Die kurzfristigen Renditen werden tendenziell nachgeben, da der Markt das bereits einpreist. Gleichzeitig bleibt der hintere Bereich schwergewichtig – eine große Wand aus Staats- und Unternehmensanleihen kommt auf den Markt.

Klassisches Szenario: Kurzfristige Zinsen fallen aufgrund vorsichtiger Hoffnungen, während die langfristigen Renditen zäh bleiben, weil das Angebot eine Rolle spielt.

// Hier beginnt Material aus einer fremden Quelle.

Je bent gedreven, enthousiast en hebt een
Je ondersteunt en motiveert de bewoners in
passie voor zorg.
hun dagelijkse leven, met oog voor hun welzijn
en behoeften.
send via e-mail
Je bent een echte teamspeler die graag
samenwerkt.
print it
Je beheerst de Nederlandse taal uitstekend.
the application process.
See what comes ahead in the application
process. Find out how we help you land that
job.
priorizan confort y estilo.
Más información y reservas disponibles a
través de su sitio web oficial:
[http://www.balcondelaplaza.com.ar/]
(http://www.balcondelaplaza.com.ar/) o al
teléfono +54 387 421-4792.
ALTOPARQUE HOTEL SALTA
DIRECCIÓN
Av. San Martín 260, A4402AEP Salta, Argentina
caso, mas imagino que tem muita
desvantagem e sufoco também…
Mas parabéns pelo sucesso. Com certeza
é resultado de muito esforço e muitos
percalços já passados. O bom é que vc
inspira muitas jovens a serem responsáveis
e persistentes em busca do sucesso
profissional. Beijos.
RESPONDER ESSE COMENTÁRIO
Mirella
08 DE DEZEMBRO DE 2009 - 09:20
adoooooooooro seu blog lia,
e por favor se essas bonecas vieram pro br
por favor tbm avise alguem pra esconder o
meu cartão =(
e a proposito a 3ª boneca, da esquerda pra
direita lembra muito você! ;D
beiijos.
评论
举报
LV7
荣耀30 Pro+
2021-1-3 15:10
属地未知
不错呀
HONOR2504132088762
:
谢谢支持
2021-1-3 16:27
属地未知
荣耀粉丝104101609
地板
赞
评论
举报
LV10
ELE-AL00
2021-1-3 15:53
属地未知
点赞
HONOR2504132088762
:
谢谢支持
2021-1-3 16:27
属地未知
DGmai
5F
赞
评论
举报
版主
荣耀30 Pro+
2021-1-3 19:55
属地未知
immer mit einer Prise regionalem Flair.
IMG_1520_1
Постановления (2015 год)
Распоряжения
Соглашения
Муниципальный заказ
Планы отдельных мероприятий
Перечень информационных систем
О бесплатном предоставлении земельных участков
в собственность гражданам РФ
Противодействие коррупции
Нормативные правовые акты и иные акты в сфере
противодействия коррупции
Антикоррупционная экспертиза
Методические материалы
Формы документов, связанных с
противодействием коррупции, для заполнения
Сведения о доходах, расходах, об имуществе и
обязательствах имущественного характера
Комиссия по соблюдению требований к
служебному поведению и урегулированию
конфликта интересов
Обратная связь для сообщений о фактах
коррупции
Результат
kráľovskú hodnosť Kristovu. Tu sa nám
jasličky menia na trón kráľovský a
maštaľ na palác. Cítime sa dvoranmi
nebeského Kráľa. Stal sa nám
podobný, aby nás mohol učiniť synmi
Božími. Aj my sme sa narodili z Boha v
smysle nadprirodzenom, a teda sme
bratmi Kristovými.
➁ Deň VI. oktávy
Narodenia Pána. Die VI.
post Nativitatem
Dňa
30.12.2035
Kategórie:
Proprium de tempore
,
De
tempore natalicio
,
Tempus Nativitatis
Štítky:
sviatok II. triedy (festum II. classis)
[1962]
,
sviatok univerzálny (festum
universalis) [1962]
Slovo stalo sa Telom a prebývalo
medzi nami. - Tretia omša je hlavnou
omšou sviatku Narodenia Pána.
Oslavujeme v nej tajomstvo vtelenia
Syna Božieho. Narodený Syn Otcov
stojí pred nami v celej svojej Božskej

Die Zinskurve wird sich etwas steiler entwickeln, aber verwechseln Sie das nicht mit einem Entwarnungssignal.

Noch ist es zu früh, um einen Sieg bei der Inflation auszurufen. Ein schwacher Monat macht noch keinen Trend. Und wenn sich die Wirtschaft tatsächlich stärker als erwartet abschwächt, ist das ein anderes Problem.

Beobachten Sie die Daten, nicht die Erzählung.